To this day, that difference and otherness is what drives much of what I write. And that fundamental isolation of each person shows up often in my stories.
So, I do think VanderMeer makes an excellent point with this essay.
Now, what I wonder, though, is whether this is actually true of all writers. Growing up, one of my good friends was determined to be a writer. They wrote all the time, entered contests, chose to major in English in college, etc.
They’re now a literature professor, but if they are a published author, it’s not under their name. (We lost touch, but I can still Googlestalk with the best of them.)
This person, at least when I knew them, really had no splinter or scar. And they would admit it. Their life, at least up until eighteen years of age, was pretty damned perfect. A little bit of a relationship drama here or there, but not even that, really.

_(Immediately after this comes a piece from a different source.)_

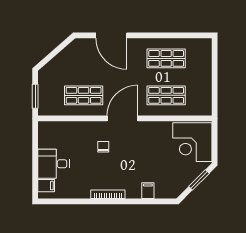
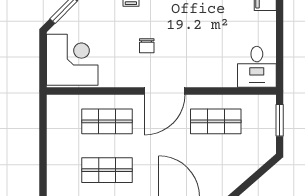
chair: (103, 147) -> (147, 46), moved
desk: (54, 164) -> (257, 67), moved, turned 90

Now, maybe the scar or splinter is a matter of personal perception. And my friend, even with their ideal life, still felt like they had a splinter or scar.
The reason we’re no longer friends is because this person was telling me how absolutely devastated and bereft they were because their friends had left for college before them.
(Keep in mind this was about three months after my dad had died. So, here I was grieving the loss of the central figure in my life to that point, and this person was telling me that they were practically suicidal because their friends were out of town.)
To me, their issues were minimal. But maybe the key is that to that person they felt deeply enough about the setbacks in their own life that they had to keep trying to write about them.
Personally, I think if you haven’t had a depth of experience, that it’s very challenging to write deep stories. It’s too easy to write stories where everything happens without much effort or where everyone agrees with the main character and there’s no conflict or ambiguity.
And maybe that’s ok. Maybe that’s just another type of story that people want. Simple, straight-forward, black/white.
Maybe you don’t need a big scar or splinter to write good stories.
(Maybe.)
I wonder if part of the value of the scar or the splinter is that it keeps you going through the rejection phase–when no one wants to accept your stories or novel, when you get bad reviews, etc. Maybe the scar or splinter is what keeps people in the game for the long haul.
Because, regardless of what anyone else thinks, the person with the splinter needs to get the damned thing out no matter what. And they’ll keep writing and trying until they do…
So maybe the reason most writers have a scar or splinter is because they were the only ones that saw it through to the end?
I don’t know. It’s a thought.
(And the book also contains a reminder to not let that scar or splinter “swallow you whole.” Another excellent point. It’s good to be motivated by your suffering. It’s bad to be drowned by it.)